The majority of global property markets registered improving capital liquidity at the end of the third quarter, the latest RCA Capital Liquidity Scores report shows, an indication that the recovery from the Covid-19 pandemic is gaining momentum. Liquidity increased from a year prior in 90 of the 155 markets covered by the analysis, up from 55 at midyear and 29 in the first quarter. However, on average, liquidity is not yet back at pre-pandemic levels.
A handful of cities globally notched their highest liquidity scores in the third quarter. Eight of the 10 record-setters are in the U.S., which emphasizes how quickly liquidity in the world’s biggest commercial real estate market has bounced back from the low ebb in the middle of 2020. The shift in capital to secondary markets and the strength of demand for assets such as logistics and life sciences properties have benefited the likes of Nashville, Charlotte, Raleigh/Durham and the Inland Empire in the Los Angeles metro area.
There is a similar picture in some of the smaller European cities, where liquidity is at or close to record levels because of demand for favored property types. For example, Copenhagen liquidity has been driven to new highs by demand for apartment property, while in Manchester and Birmingham, demand for industrial assets has pushed liquidity to multi-year highs.

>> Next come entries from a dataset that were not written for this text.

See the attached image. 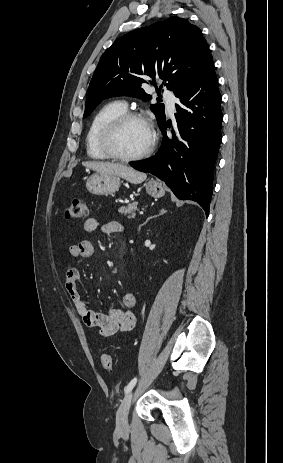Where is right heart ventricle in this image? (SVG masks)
I'll return each instance as SVG.
<instances>
[{
	"label": "right heart ventricle",
	"instance_id": "right-heart-ventricle-1",
	"mask_svg": "<svg viewBox=\"0 0 283 463\" xmlns=\"http://www.w3.org/2000/svg\"><path fill=\"white\" fill-rule=\"evenodd\" d=\"M126 111L121 101H112L102 106L93 116L86 135L87 155L95 160H106L108 156L100 145V135L105 125L114 117Z\"/></svg>",
	"mask_w": 283,
	"mask_h": 463
}]
</instances>
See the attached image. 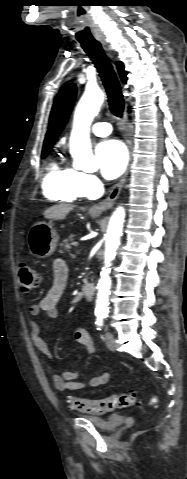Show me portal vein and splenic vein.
<instances>
[{
	"label": "portal vein and splenic vein",
	"mask_w": 187,
	"mask_h": 479,
	"mask_svg": "<svg viewBox=\"0 0 187 479\" xmlns=\"http://www.w3.org/2000/svg\"><path fill=\"white\" fill-rule=\"evenodd\" d=\"M75 246H78V243H74Z\"/></svg>",
	"instance_id": "obj_1"
}]
</instances>
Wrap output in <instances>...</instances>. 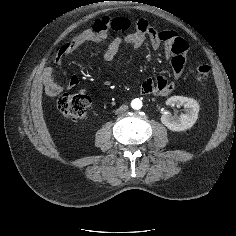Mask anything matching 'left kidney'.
<instances>
[{"instance_id":"5707ae66","label":"left kidney","mask_w":236,"mask_h":236,"mask_svg":"<svg viewBox=\"0 0 236 236\" xmlns=\"http://www.w3.org/2000/svg\"><path fill=\"white\" fill-rule=\"evenodd\" d=\"M166 104L169 106H184L185 113L179 116L163 114L161 122L172 131H185L190 129L198 119L199 104L196 100L183 96L170 97Z\"/></svg>"}]
</instances>
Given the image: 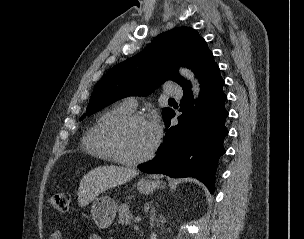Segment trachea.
<instances>
[{"mask_svg": "<svg viewBox=\"0 0 304 239\" xmlns=\"http://www.w3.org/2000/svg\"><path fill=\"white\" fill-rule=\"evenodd\" d=\"M169 101H175L174 99L170 98Z\"/></svg>", "mask_w": 304, "mask_h": 239, "instance_id": "3493384b", "label": "trachea"}]
</instances>
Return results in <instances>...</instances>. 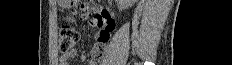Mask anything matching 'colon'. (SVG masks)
I'll return each instance as SVG.
<instances>
[{
    "label": "colon",
    "mask_w": 232,
    "mask_h": 65,
    "mask_svg": "<svg viewBox=\"0 0 232 65\" xmlns=\"http://www.w3.org/2000/svg\"><path fill=\"white\" fill-rule=\"evenodd\" d=\"M76 12H89L92 9L93 2L89 0H78L74 1ZM103 35L101 39H104ZM79 41L78 31L70 24L64 25L60 30L59 36V47L63 52H68L73 49V47ZM103 55V45L101 43L97 44L95 48V59H100Z\"/></svg>",
    "instance_id": "colon-1"
}]
</instances>
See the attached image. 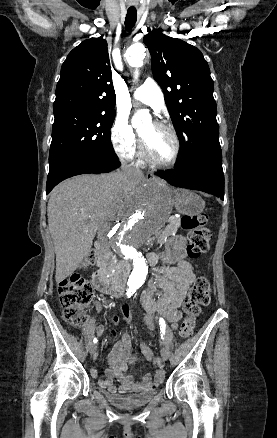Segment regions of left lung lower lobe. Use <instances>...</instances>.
Returning a JSON list of instances; mask_svg holds the SVG:
<instances>
[{"label":"left lung lower lobe","mask_w":277,"mask_h":438,"mask_svg":"<svg viewBox=\"0 0 277 438\" xmlns=\"http://www.w3.org/2000/svg\"><path fill=\"white\" fill-rule=\"evenodd\" d=\"M156 174L173 186L200 190L224 199L222 154L210 155L188 168L158 171Z\"/></svg>","instance_id":"1"}]
</instances>
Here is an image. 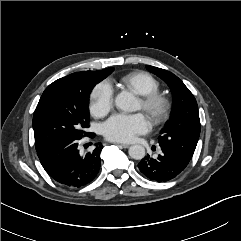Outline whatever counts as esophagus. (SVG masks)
<instances>
[{
	"label": "esophagus",
	"mask_w": 241,
	"mask_h": 241,
	"mask_svg": "<svg viewBox=\"0 0 241 241\" xmlns=\"http://www.w3.org/2000/svg\"><path fill=\"white\" fill-rule=\"evenodd\" d=\"M117 145L123 147V148H129L130 145L129 144H123V143H117Z\"/></svg>",
	"instance_id": "obj_1"
}]
</instances>
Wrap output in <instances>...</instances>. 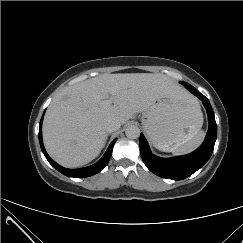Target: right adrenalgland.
Here are the masks:
<instances>
[{"label": "right adrenal gland", "mask_w": 243, "mask_h": 243, "mask_svg": "<svg viewBox=\"0 0 243 243\" xmlns=\"http://www.w3.org/2000/svg\"><path fill=\"white\" fill-rule=\"evenodd\" d=\"M109 135H110V133H107L106 134V140H105V142L107 141V138H108Z\"/></svg>", "instance_id": "obj_1"}]
</instances>
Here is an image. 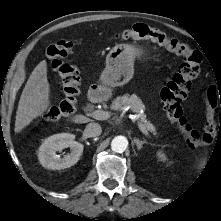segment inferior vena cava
I'll return each mask as SVG.
<instances>
[{
  "label": "inferior vena cava",
  "mask_w": 221,
  "mask_h": 221,
  "mask_svg": "<svg viewBox=\"0 0 221 221\" xmlns=\"http://www.w3.org/2000/svg\"><path fill=\"white\" fill-rule=\"evenodd\" d=\"M102 133V128L98 123H89L85 128L88 137H96Z\"/></svg>",
  "instance_id": "obj_1"
}]
</instances>
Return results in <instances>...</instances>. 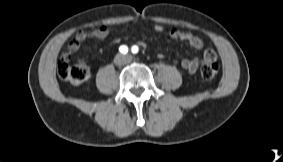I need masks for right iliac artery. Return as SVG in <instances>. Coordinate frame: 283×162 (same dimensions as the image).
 Wrapping results in <instances>:
<instances>
[{"label": "right iliac artery", "mask_w": 283, "mask_h": 162, "mask_svg": "<svg viewBox=\"0 0 283 162\" xmlns=\"http://www.w3.org/2000/svg\"><path fill=\"white\" fill-rule=\"evenodd\" d=\"M119 51L123 54H126L128 52V47L125 45L120 46Z\"/></svg>", "instance_id": "1"}]
</instances>
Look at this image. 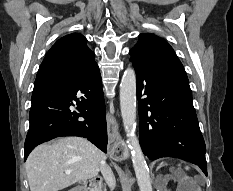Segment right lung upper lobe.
Masks as SVG:
<instances>
[{
	"label": "right lung upper lobe",
	"mask_w": 233,
	"mask_h": 191,
	"mask_svg": "<svg viewBox=\"0 0 233 191\" xmlns=\"http://www.w3.org/2000/svg\"><path fill=\"white\" fill-rule=\"evenodd\" d=\"M86 38L78 33L59 39L48 51L37 73V77L58 74L78 75L92 67L94 52L86 44Z\"/></svg>",
	"instance_id": "obj_1"
}]
</instances>
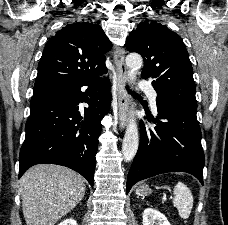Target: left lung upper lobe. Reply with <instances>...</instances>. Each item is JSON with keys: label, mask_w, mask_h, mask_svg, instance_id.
<instances>
[{"label": "left lung upper lobe", "mask_w": 228, "mask_h": 225, "mask_svg": "<svg viewBox=\"0 0 228 225\" xmlns=\"http://www.w3.org/2000/svg\"><path fill=\"white\" fill-rule=\"evenodd\" d=\"M126 47L143 57L142 77L154 79L158 98L197 106L192 65L179 35L160 23L144 21L130 33Z\"/></svg>", "instance_id": "obj_1"}]
</instances>
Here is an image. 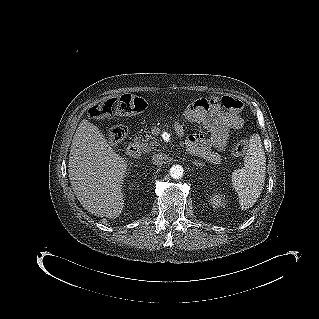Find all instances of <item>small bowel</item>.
I'll use <instances>...</instances> for the list:
<instances>
[{"label":"small bowel","mask_w":319,"mask_h":319,"mask_svg":"<svg viewBox=\"0 0 319 319\" xmlns=\"http://www.w3.org/2000/svg\"><path fill=\"white\" fill-rule=\"evenodd\" d=\"M243 120L236 112H223L214 107L209 112V117L204 126L210 132V139H205L201 134L190 135L187 139L186 146L189 152L201 155L212 162H218L220 152H223L230 138L231 130L240 129ZM178 134H182L183 127L180 123L175 124Z\"/></svg>","instance_id":"obj_1"}]
</instances>
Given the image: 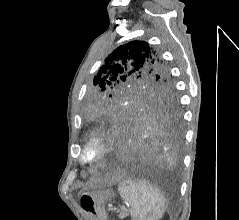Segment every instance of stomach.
<instances>
[{"label":"stomach","instance_id":"0dacf381","mask_svg":"<svg viewBox=\"0 0 239 220\" xmlns=\"http://www.w3.org/2000/svg\"><path fill=\"white\" fill-rule=\"evenodd\" d=\"M111 194L107 192H85L80 197V207L90 220H105L103 205Z\"/></svg>","mask_w":239,"mask_h":220}]
</instances>
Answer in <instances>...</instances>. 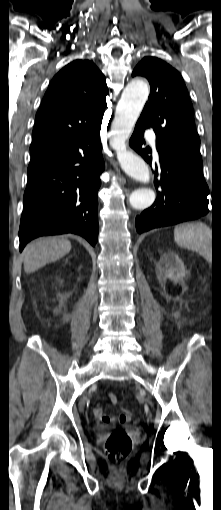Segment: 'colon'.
I'll return each instance as SVG.
<instances>
[{
  "instance_id": "colon-1",
  "label": "colon",
  "mask_w": 221,
  "mask_h": 510,
  "mask_svg": "<svg viewBox=\"0 0 221 510\" xmlns=\"http://www.w3.org/2000/svg\"><path fill=\"white\" fill-rule=\"evenodd\" d=\"M109 400L113 404L117 403L116 395H110ZM130 420L129 414H121L119 416V421L123 424L128 423ZM131 447V438L123 429H116L108 436L105 442V454L116 472H119L123 461L131 451Z\"/></svg>"
}]
</instances>
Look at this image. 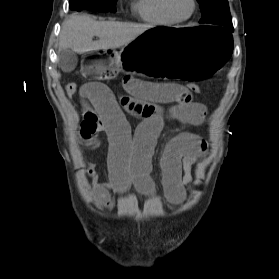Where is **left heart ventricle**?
I'll list each match as a JSON object with an SVG mask.
<instances>
[{
  "mask_svg": "<svg viewBox=\"0 0 279 279\" xmlns=\"http://www.w3.org/2000/svg\"><path fill=\"white\" fill-rule=\"evenodd\" d=\"M172 12L178 17L187 16L192 9L191 0H169Z\"/></svg>",
  "mask_w": 279,
  "mask_h": 279,
  "instance_id": "1",
  "label": "left heart ventricle"
}]
</instances>
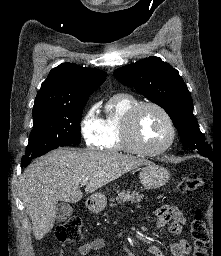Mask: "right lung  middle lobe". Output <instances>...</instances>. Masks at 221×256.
Segmentation results:
<instances>
[{
	"label": "right lung middle lobe",
	"mask_w": 221,
	"mask_h": 256,
	"mask_svg": "<svg viewBox=\"0 0 221 256\" xmlns=\"http://www.w3.org/2000/svg\"><path fill=\"white\" fill-rule=\"evenodd\" d=\"M87 100L75 106H63L33 111V130L30 133L22 166L59 146L79 145L80 120Z\"/></svg>",
	"instance_id": "right-lung-middle-lobe-1"
}]
</instances>
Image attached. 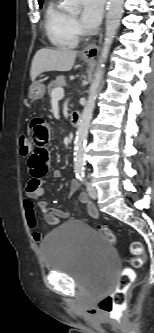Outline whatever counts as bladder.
Returning <instances> with one entry per match:
<instances>
[{
  "instance_id": "bladder-1",
  "label": "bladder",
  "mask_w": 154,
  "mask_h": 333,
  "mask_svg": "<svg viewBox=\"0 0 154 333\" xmlns=\"http://www.w3.org/2000/svg\"><path fill=\"white\" fill-rule=\"evenodd\" d=\"M40 252L47 271L65 274L84 288L106 292L115 280V249L82 221L71 220L51 230Z\"/></svg>"
}]
</instances>
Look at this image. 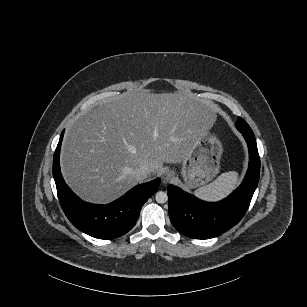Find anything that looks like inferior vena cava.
<instances>
[{"label": "inferior vena cava", "mask_w": 307, "mask_h": 307, "mask_svg": "<svg viewBox=\"0 0 307 307\" xmlns=\"http://www.w3.org/2000/svg\"><path fill=\"white\" fill-rule=\"evenodd\" d=\"M148 174H149V168L146 165H142L133 171V175L138 182H141L144 179H146Z\"/></svg>", "instance_id": "obj_1"}]
</instances>
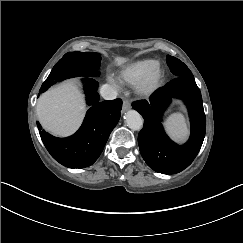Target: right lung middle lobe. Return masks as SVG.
<instances>
[{
  "mask_svg": "<svg viewBox=\"0 0 243 243\" xmlns=\"http://www.w3.org/2000/svg\"><path fill=\"white\" fill-rule=\"evenodd\" d=\"M101 55L94 52H69L53 67L48 78L42 84L40 93L54 83L77 76H97Z\"/></svg>",
  "mask_w": 243,
  "mask_h": 243,
  "instance_id": "dd1d6c3e",
  "label": "right lung middle lobe"
}]
</instances>
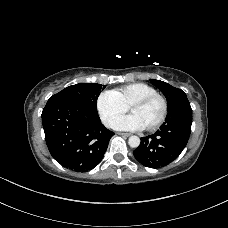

Liquidity in the Asia Pacific markets did not fall away during the peak of the pandemic to the extent that it did in European and North American markets. Nevertheless, the number of markets where liquidity was higher in the third quarter than a year ago was 20 out of 28, and the regional average score climbed to the highest it has been since the start of 2008. Sydney’s third quarter score was the highest since 2016 and Melbourne’s the highest since 2018, boosted by capital pouring into the logistics sector.